If you want any moral support for turning your whole backyard into a kitchen garden, I’m here to give it to you. If we lived near each other, I’d offer “physical support” too. That makes it sound like I’m a bra or something.
Would you order from Burpee now?
LostRoses says
Carol, I haven’t cracked open a seed catalog yet, I’m still thinking about taking down the Christmas decorations. But it’s fun to hear about you perusing yours!
Jon says
Carol,
Always a treat to drop by and read your interesting posts. Catalogs are arriving at my house and stacking up too, but I love looking through them during this dormant season and making plans for spring and summer…and writing out my “gotta have” lists as I stick Post It tags on certain pages with “hot” plants and seeds. As I get older, I find “armchair gardening” quite rewarding this time of year!

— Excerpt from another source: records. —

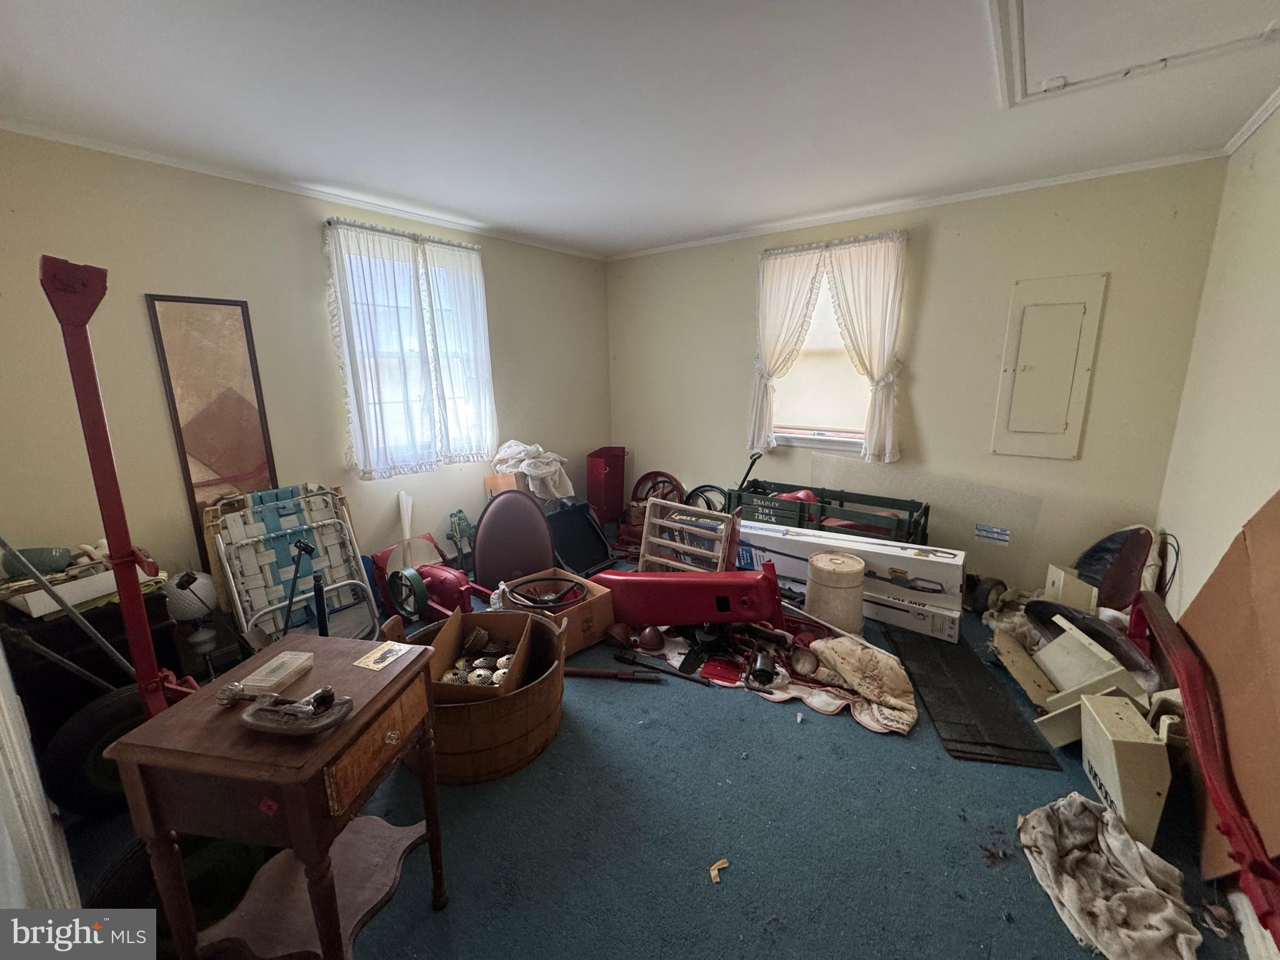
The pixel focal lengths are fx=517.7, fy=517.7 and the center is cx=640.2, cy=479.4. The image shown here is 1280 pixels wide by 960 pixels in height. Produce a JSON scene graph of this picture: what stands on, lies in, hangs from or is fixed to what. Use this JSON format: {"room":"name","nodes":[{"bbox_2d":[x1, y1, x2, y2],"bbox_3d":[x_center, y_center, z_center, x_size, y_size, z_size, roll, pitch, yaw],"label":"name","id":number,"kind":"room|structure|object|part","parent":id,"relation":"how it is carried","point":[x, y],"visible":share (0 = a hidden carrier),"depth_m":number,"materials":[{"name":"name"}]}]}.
{"room":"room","nodes":[
{"label":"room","id":0,"kind":"room"},
{"bbox_2d":[0,130,608,610],"bbox_3d":[-1.624,-0.484,3.430,0.165,2.457,4.331,9,16,36],"label":"left wall","id":1,"kind":"structure","parent":0,"point":[316,254],"depth_m":2.60,"materials":[{"name":"beige paint"}]},
{"bbox_2d":[0,640,81,908],"bbox_3d":[-1.517,0.247,1.050,1.129,2.100,0.196,9,16,36],"label":"door frame","id":2,"kind":"structure","parent":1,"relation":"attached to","point":[1,765],"depth_m":1.21,"materials":[{"name":"white paint"}]},
{"bbox_2d":[145,295,279,575],"bbox_3d":[-2.125,-0.097,2.667,0.031,1.606,0.355,9,16,36],"label":"framed picture","id":3,"kind":"object","parent":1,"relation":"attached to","point":[245,464],"visible":0.78,"depth_m":2.60,"materials":[{"name":"brown"}]},
{"bbox_2d":[0,121,601,260],"bbox_3d":[-1.679,-1.684,3.188,0.034,0.047,3.987,9,16,36],"label":"crown molding","id":4,"kind":"structure","parent":1,"relation":"attached to","point":[255,181],"depth_m":2.74,"materials":[{"name":"white paint"}]},
{"bbox_2d":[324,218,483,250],"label":"curtain rod","id":5,"kind":"object","parent":1,"relation":"attached to","point":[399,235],"visible":0.62,"depth_m":3.18,"materials":[{"name":"metal"}]},
{"bbox_2d":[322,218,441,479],"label":"curtain","id":6,"kind":"object","parent":5,"relation":"hanging from","point":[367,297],"visible":0.98,"depth_m":3.17,"materials":[{"name":"white fabric"}]},
{"bbox_2d":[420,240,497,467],"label":"curtain","id":7,"kind":"object","parent":5,"relation":"hanging from","point":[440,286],"visible":0.93,"depth_m":3.57,"materials":[{"name":"white fabric"}]},
{"bbox_2d":[329,225,494,473],"bbox_3d":[-1.503,-0.764,3.479,0.164,1.448,1.010,9,16,36],"label":"window","id":8,"kind":"structure","parent":1,"relation":"in","point":[367,460],"depth_m":3.41,"materials":[{"name":"white fabric"}]},
{"bbox_2d":[0,0,1279,256],"bbox_3d":[0.057,-1.423,1.616,4.396,0.111,4.707,9,16,36],"label":"ceiling","id":9,"kind":"structure","parent":0,"point":[653,232],"depth_m":1.97,"materials":[{"name":"white paint"}]},
{"bbox_2d":[991,0,1279,108],"bbox_3d":[1.510,-1.350,1.431,0.795,0.047,0.917,9,16,36],"label":"attic hatch","id":10,"kind":"object","parent":9,"relation":"in","point":[1034,1],"visible":0.98,"depth_m":1.65,"materials":[{"name":"white paint"}]},
{"bbox_2d":[85,570,1258,959],"bbox_3d":[0.149,1.031,2.330,4.206,0.104,4.552,9,16,36],"label":"floor","id":11,"kind":"structure","parent":0,"point":[767,722],"depth_m":1.65,"materials":[{"name":"blue carpet"}]},
{"bbox_2d":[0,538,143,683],"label":"metal pole","id":12,"kind":"object","parent":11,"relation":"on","point":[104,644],"visible":0.86,"depth_m":1.76,"materials":[{"name":"grey metal"}]},
{"bbox_2d":[0,581,179,806],"bbox_3d":[-2.291,0.799,2.102,0.586,0.668,0.617,9,16,36],"label":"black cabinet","id":13,"kind":"object","parent":11,"relation":"on","point":[57,673],"visible":0.42,"depth_m":1.92,"materials":[{"name":"black"}]},
{"bbox_2d":[0,560,156,618],"bbox_3d":[-2.214,0.373,2.028,0.300,0.108,0.416,9,16,36],"label":"white box","id":14,"kind":"object","parent":13,"relation":"on","point":[94,592],"visible":0.6,"depth_m":1.93,"materials":[{"name":"white"}]},
{"bbox_2d":[1,545,73,576],"bbox_3d":[-2.308,0.305,1.984,0.204,0.086,0.166,-4,13,-13],"label":"green bowl","id":15,"kind":"object","parent":14,"relation":"on","point":[49,552],"visible":0.88,"depth_m":1.95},
{"bbox_2d":[41,681,144,816],"bbox_3d":[-1.802,0.919,1.807,0.213,0.410,0.364,9,16,36],"label":"tire","id":16,"kind":"object","parent":11,"relation":"on","point":[99,708],"visible":0.57,"depth_m":1.71,"materials":[{"name":"black rubber"}]},
{"bbox_2d":[38,253,199,715],"bbox_3d":[-1.364,0.318,1.463,0.465,1.692,0.389,4,14,21],"label":"red metal post","id":17,"kind":"object","parent":11,"relation":"on","point":[117,501],"visible":0.74,"depth_m":1.33,"materials":[{"name":"red metal"}]},
{"bbox_2d":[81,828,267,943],"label":"tire","id":18,"kind":"object","parent":11,"relation":"on","point":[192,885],"visible":0.48,"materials":[{"name":"black rubber"}]},
{"bbox_2d":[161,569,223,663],"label":"globe lamp","id":19,"kind":"object","parent":11,"relation":"on","point":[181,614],"visible":0.86,"depth_m":2.34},
{"bbox_2d":[103,633,450,959],"bbox_3d":[-0.804,0.859,1.289,0.480,0.741,0.482,2,13,11],"label":"wooden side table","id":20,"kind":"object","parent":11,"relation":"on","point":[406,668],"visible":0.93,"depth_m":1.13,"materials":[{"name":"brown wood"}]},
{"bbox_2d":[240,651,315,694],"bbox_3d":[-0.869,0.462,1.243,0.091,0.033,0.128,1,13,10],"label":"small box","id":21,"kind":"object","parent":20,"relation":"on","point":[277,673],"visible":1,"depth_m":1.22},
{"bbox_2d":[227,685,349,735],"bbox_3d":[-0.714,0.474,1.078,0.223,0.058,0.109,2,13,12],"label":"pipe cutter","id":22,"kind":"object","parent":20,"relation":"on","point":[327,697],"visible":0.99,"depth_m":1.06,"materials":[{"name":"metal"}]},
{"bbox_3d":[-0.600,0.610,1.204,0.053,0.144,0.215,9,16,37],"label":"drawer","id":23,"kind":"part","parent":20,"relation":"part of","materials":[{"name":"brown wood"}]},
{"bbox_2d":[354,640,414,670],"bbox_3d":[-0.675,0.462,1.372,0.092,0.002,0.131,4,13,19],"label":"card","id":24,"kind":"object","parent":20,"relation":"on","point":[390,660],"visible":0.99,"depth_m":1.36,"materials":[{"name":"paper"}]},
{"bbox_2d":[205,484,380,645],"bbox_3d":[-1.865,0.505,2.813,0.537,0.818,0.641,9,16,36],"label":"folding chair","id":25,"kind":"object","parent":11,"relation":"on","point":[282,512],"visible":0.78,"depth_m":2.78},
{"bbox_2d":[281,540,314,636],"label":"black pole","id":26,"kind":"object","parent":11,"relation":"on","point":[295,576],"visible":0.86,"depth_m":2.44,"materials":[{"name":"black metal"}]},
{"bbox_2d":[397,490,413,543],"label":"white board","id":27,"kind":"object","parent":11,"relation":"on","point":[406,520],"visible":0.72,"depth_m":3.51,"materials":[{"name":"white"}]},
{"bbox_2d":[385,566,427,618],"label":"wheel","id":28,"kind":"object","parent":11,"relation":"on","point":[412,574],"visible":0.92,"depth_m":2.99,"materials":[{"name":"green metal"}]},
{"bbox_2d":[370,533,490,624],"bbox_3d":[-1.229,0.622,3.205,0.832,0.394,0.487,9,16,36],"label":"machine","id":29,"kind":"object","parent":11,"relation":"on","point":[449,587],"visible":0.73,"depth_m":3.13,"materials":[{"name":"red metal"}]},
{"bbox_2d":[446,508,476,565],"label":"green metal part","id":30,"kind":"object","parent":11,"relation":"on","point":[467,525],"visible":0.87,"depth_m":3.83,"materials":[{"name":"green metal"}]},
{"bbox_2d":[381,605,570,781],"bbox_3d":[-0.655,0.835,2.201,0.779,0.379,0.775,9,16,36],"label":"wooden tub","id":31,"kind":"object","parent":11,"relation":"on","point":[549,684],"visible":0.6,"depth_m":1.91,"materials":[{"name":"brown wood"}]},
{"bbox_2d":[423,608,547,703],"bbox_3d":[-0.634,0.724,2.060,0.362,0.242,0.456,0,13,2],"label":"cardboard box","id":32,"kind":"object","parent":31,"relation":"in","point":[449,627],"visible":0.62,"depth_m":2.12,"materials":[{"name":"brown cardboard"}]},
{"bbox_2d":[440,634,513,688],"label":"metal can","id":33,"kind":"object","parent":32,"relation":"in","point":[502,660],"visible":0.68,"depth_m":2.12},
{"bbox_2d":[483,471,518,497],"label":"cardboard box","id":34,"kind":"object","parent":11,"relation":"on","point":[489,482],"visible":0.34,"depth_m":3.83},
{"bbox_2d":[491,440,574,500],"bbox_3d":[-0.823,-0.073,4.067,0.598,0.451,0.502,9,16,36],"label":"white cloth","id":35,"kind":"object","parent":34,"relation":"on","point":[544,472],"visible":0.8,"depth_m":3.93,"materials":[{"name":"white fabric"}]},
{"bbox_2d":[473,488,555,588],"bbox_3d":[-0.836,0.407,3.454,0.561,0.692,0.397,-4,13,-14],"label":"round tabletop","id":36,"kind":"object","parent":11,"relation":"on","point":[539,517],"visible":0.88,"depth_m":3.39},
{"bbox_2d":[496,568,616,651],"bbox_3d":[-0.487,0.735,2.917,0.523,0.261,0.435,9,16,36],"label":"cardboard box","id":37,"kind":"object","parent":11,"relation":"on","point":[587,609],"visible":0.55,"depth_m":2.81,"materials":[{"name":"brown cardboard"}]},
{"bbox_2d":[511,576,587,608],"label":"steering wheel","id":38,"kind":"object","parent":37,"relation":"in","point":[542,600],"visible":0.97,"depth_m":2.80,"materials":[{"name":"black plastic"}]},
{"bbox_2d":[545,501,618,575],"bbox_3d":[-0.502,0.442,3.906,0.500,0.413,0.524,9,16,36],"label":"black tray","id":39,"kind":"object","parent":11,"relation":"on","point":[602,557],"visible":0.8,"depth_m":3.93,"materials":[{"name":"black plastic"}]},
{"bbox_2d":[585,445,627,524],"bbox_3d":[-0.316,0.054,4.881,0.292,0.728,0.379,9,16,36],"label":"red box","id":40,"kind":"object","parent":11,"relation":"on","point":[619,469],"visible":0.93,"depth_m":4.75,"materials":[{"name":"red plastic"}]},
{"bbox_2d":[565,665,661,682],"bbox_3d":[-0.175,0.940,2.514,0.581,0.040,0.056,1,13,9],"label":"metal rod","id":41,"kind":"object","parent":11,"relation":"on","point":[602,673],"visible":0.94,"depth_m":2.50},
{"bbox_2d":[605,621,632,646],"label":"headlight","id":42,"kind":"object","parent":11,"relation":"on","point":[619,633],"visible":0.97,"depth_m":2.76,"materials":[{"name":"brown"}]},
{"bbox_2d":[636,624,664,650],"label":"headlight","id":43,"kind":"object","parent":11,"relation":"on","point":[647,633],"visible":0.98,"depth_m":2.70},
{"bbox_2d":[631,471,686,508],"bbox_3d":[0.154,0.173,4.849,0.572,0.479,0.352,9,16,36],"label":"wheel","id":44,"kind":"object","parent":11,"relation":"on","point":[677,485],"visible":0.6,"depth_m":4.86,"materials":[{"name":"red metal"}]},
{"bbox_2d":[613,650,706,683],"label":"metal rod","id":45,"kind":"object","parent":11,"relation":"on","point":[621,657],"visible":0.98,"depth_m":2.52,"materials":[{"name":"black metal"}]},
{"bbox_2d":[640,498,736,574],"bbox_3d":[0.307,0.466,3.371,0.606,0.559,0.244,9,16,36],"label":"wooden rack","id":46,"kind":"object","parent":11,"relation":"on","point":[647,514],"visible":0.77,"depth_m":3.35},
{"bbox_2d":[591,561,789,633],"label":"red metal panel","id":47,"kind":"object","parent":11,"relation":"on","point":[615,587],"visible":0.91,"depth_m":2.83,"materials":[{"name":"red metal"}]},
{"bbox_2d":[708,856,729,883],"bbox_3d":[0.231,1.152,1.535,0.050,0.015,0.064,9,16,36],"label":"paper scrap","id":48,"kind":"object","parent":11,"relation":"on","point":[714,872],"visible":0.97,"depth_m":1.53,"materials":[{"name":"paper"}]},
{"bbox_2d":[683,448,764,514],"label":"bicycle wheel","id":49,"kind":"object","parent":11,"relation":"on","point":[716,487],"visible":0.46,"depth_m":4.24,"materials":[{"name":"black"}]},
{"bbox_2d":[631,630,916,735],"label":"machine parts","id":50,"kind":"object","parent":11,"relation":"on","point":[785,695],"visible":0.59,"depth_m":2.38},
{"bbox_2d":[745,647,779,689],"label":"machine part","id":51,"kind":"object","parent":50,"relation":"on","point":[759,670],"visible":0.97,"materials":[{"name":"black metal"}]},
{"bbox_2d":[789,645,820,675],"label":"headlight","id":52,"kind":"object","parent":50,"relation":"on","point":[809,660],"visible":0.98,"depth_m":2.45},
{"bbox_2d":[725,480,930,545],"bbox_3d":[1.299,0.336,3.726,1.364,0.513,0.496,9,16,36],"label":"green crate","id":53,"kind":"object","parent":11,"relation":"on","point":[841,504],"visible":0.69,"depth_m":3.60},
{"bbox_2d":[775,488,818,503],"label":"red object","id":54,"kind":"object","parent":53,"relation":"in","point":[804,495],"visible":0.3,"depth_m":3.90,"materials":[{"name":"red plastic"}]},
{"bbox_2d":[804,551,866,634],"bbox_3d":[1.061,0.632,2.849,0.320,0.419,0.317,-7,14,-25],"label":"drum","id":55,"kind":"object","parent":11,"relation":"on","point":[857,584],"visible":0.96,"depth_m":2.72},
{"bbox_2d":[734,519,963,630],"bbox_3d":[1.244,0.527,3.280,1.362,0.413,0.415,9,16,36],"label":"long cardboard box","id":56,"kind":"object","parent":11,"relation":"on","point":[957,606],"visible":0.79,"depth_m":3.02,"materials":[{"name":"white cardboard"}]},
{"bbox_2d":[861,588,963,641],"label":"white box","id":57,"kind":"object","parent":11,"relation":"on","point":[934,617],"visible":0.51,"depth_m":2.86,"materials":[{"name":"white cardboard"}]},
{"bbox_2d":[888,626,1056,765],"bbox_3d":[1.457,0.944,2.401,0.401,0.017,0.939,2,13,10],"label":"black mat","id":58,"kind":"object","parent":11,"relation":"on","point":[1027,751],"visible":0.95,"depth_m":2.24,"materials":[{"name":"black rubber"}]},
{"bbox_2d":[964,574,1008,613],"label":"wheel","id":59,"kind":"object","parent":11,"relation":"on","point":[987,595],"visible":0.86,"depth_m":3.06,"materials":[{"name":"black rubber"}]},
{"bbox_2d":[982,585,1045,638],"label":"cloth","id":60,"kind":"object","parent":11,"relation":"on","point":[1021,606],"visible":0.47,"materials":[{"name":"beige fabric"}]},
{"bbox_2d":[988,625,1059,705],"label":"wooden board","id":61,"kind":"object","parent":11,"relation":"on","point":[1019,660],"visible":0.74,"depth_m":2.38,"materials":[{"name":"wood"}]},
{"bbox_2d":[1041,563,1098,608],"bbox_3d":[2.473,0.647,2.967,0.231,0.275,0.214,3,13,14],"label":"white box","id":62,"kind":"object","parent":11,"relation":"on","point":[1055,579],"visible":0.71,"depth_m":2.89,"materials":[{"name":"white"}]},
{"bbox_2d":[1003,613,1154,749],"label":"metal parts","id":63,"kind":"object","parent":11,"relation":"on","point":[1098,673],"visible":0.73,"depth_m":2.13,"materials":[{"name":"white"}]},
{"bbox_2d":[1015,792,1200,959],"bbox_3d":[1.307,1.103,1.457,0.438,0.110,0.483,9,16,36],"label":"cloth","id":64,"kind":"object","parent":11,"relation":"on","point":[1079,800],"visible":0.98,"depth_m":1.41,"materials":[{"name":"fabric"}]},
{"bbox_2d":[1071,524,1156,609],"bbox_3d":[2.606,0.516,2.897,0.346,0.559,0.392,-2,13,-7],"label":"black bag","id":65,"kind":"object","parent":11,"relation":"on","point":[1132,552],"visible":0.84,"depth_m":2.82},
{"bbox_2d":[1081,693,1171,848],"bbox_3d":[1.605,0.945,1.716,0.175,0.320,0.304,4,13,19],"label":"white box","id":66,"kind":"object","parent":11,"relation":"on","point":[1093,740],"visible":0.92,"depth_m":1.63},
{"bbox_2d":[1125,584,1279,947],"bbox_3d":[1.825,0.820,1.693,0.136,0.460,1.535,9,16,36],"label":"red metal frame","id":67,"kind":"object","parent":11,"relation":"on","point":[1262,864],"visible":0.9,"depth_m":1.48,"materials":[{"name":"red metal"}]},
{"bbox_2d":[1168,491,1279,880],"bbox_3d":[1.852,0.509,1.466,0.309,1.194,0.958,9,16,36],"label":"cardboard sheet","id":68,"kind":"object","parent":11,"relation":"on","point":[1201,595],"visible":0.83,"depth_m":1.51,"materials":[{"name":"brown cardboard"}]},
{"bbox_2d":[606,157,1228,598],"bbox_3d":[1.361,-0.655,3.961,4.077,2.482,0.179,9,16,36],"label":"back wall","id":69,"kind":"structure","parent":0,"point":[925,380],"depth_m":3.24,"materials":[{"name":"beige paint"}]},
{"bbox_2d":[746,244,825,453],"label":"curtain","id":70,"kind":"object","parent":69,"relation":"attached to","point":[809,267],"visible":0.91,"depth_m":3.83,"materials":[{"name":"white fabric"}]},
{"bbox_2d":[769,256,874,451],"bbox_3d":[1.313,-0.876,3.751,0.968,1.385,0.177,9,16,36],"label":"window","id":71,"kind":"structure","parent":69,"relation":"in","point":[820,437],"depth_m":3.87,"materials":[{"name":"white"}]},
{"bbox_2d":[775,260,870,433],"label":"window blind","id":72,"kind":"object","parent":71,"relation":"attached to","point":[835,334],"visible":0.56,"depth_m":3.80,"materials":[{"name":"fabric"}]},
{"bbox_2d":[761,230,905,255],"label":"curtain rod","id":73,"kind":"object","parent":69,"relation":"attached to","point":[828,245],"visible":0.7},
{"bbox_2d":[823,233,909,458],"bbox_3d":[1.496,-0.872,3.514,0.571,1.401,0.124,9,16,36],"label":"curtain","id":74,"kind":"object","parent":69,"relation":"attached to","point":[839,286],"visible":0.96,"depth_m":3.45,"materials":[{"name":"fabric"}]},
{"bbox_2d":[604,147,1226,260],"bbox_3d":[1.321,-1.859,3.716,3.935,0.049,0.035,9,16,36],"label":"crown molding","id":75,"kind":"structure","parent":69,"relation":"attached to","point":[1072,179],"depth_m":3.22,"materials":[{"name":"white paint"}]},
{"bbox_2d":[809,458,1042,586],"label":"plastic sheet","id":76,"kind":"object","parent":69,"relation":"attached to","point":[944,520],"visible":0.72,"depth_m":3.42,"materials":[{"name":"clear plastic"}]},
{"bbox_2d":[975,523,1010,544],"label":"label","id":77,"kind":"object","parent":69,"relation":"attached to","point":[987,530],"visible":0.98,"depth_m":3.21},
{"bbox_2d":[991,272,1108,460],"bbox_3d":[2.375,-0.642,3.049,0.390,1.055,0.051,9,16,36],"label":"electrical panel","id":78,"kind":"object","parent":69,"relation":"in","point":[1079,305],"visible":0.98,"depth_m":3.04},
{"bbox_2d":[1153,103,1279,626],"bbox_3d":[1.616,0.029,0.982,0.145,2.493,4.631,9,16,36],"label":"right wall","id":79,"kind":"structure","parent":0,"point":[1278,130],"depth_m":2.12,"materials":[{"name":"beige paint"}]},
{"bbox_2d":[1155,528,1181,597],"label":"black cord","id":80,"kind":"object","parent":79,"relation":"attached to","point":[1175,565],"visible":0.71,"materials":[{"name":"black rubber"}]},
{"bbox_2d":[1223,88,1279,155],"bbox_3d":[1.479,-1.186,0.738,0.050,0.058,4.414,9,16,36],"label":"crown molding","id":81,"kind":"structure","parent":79,"relation":"attached to","point":[1262,117],"depth_m":2.21,"materials":[{"name":"white paint"}]}
]}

Hope you and yours have a Happy New Year!
Jon at Mississippi Garden
Rose says
Sounds like a great plan, Carol. I also like to compare prices and the size of plants before I choose who to order from. At this time of year, I’d like to turn an acre of yard into garden, but as you say, reality sets in about March. And the checkbook gives me a reality check as well.
VP says
Companies tend to pass on your name to other companies over here unless you tell them not to. Perhaps the same thing happens in the States?
We have Thompson and Morgan over here too.
Robin's Nesting Place says
I can’t believe that I do not get a single seed catalog in the mail. Last year I had to order them and I’m in the process of ordering them now. I just looked up this post to see which ones you get. I think you did a post last year on your favorites seed catalogs and I’m looking for that post now. Bummer!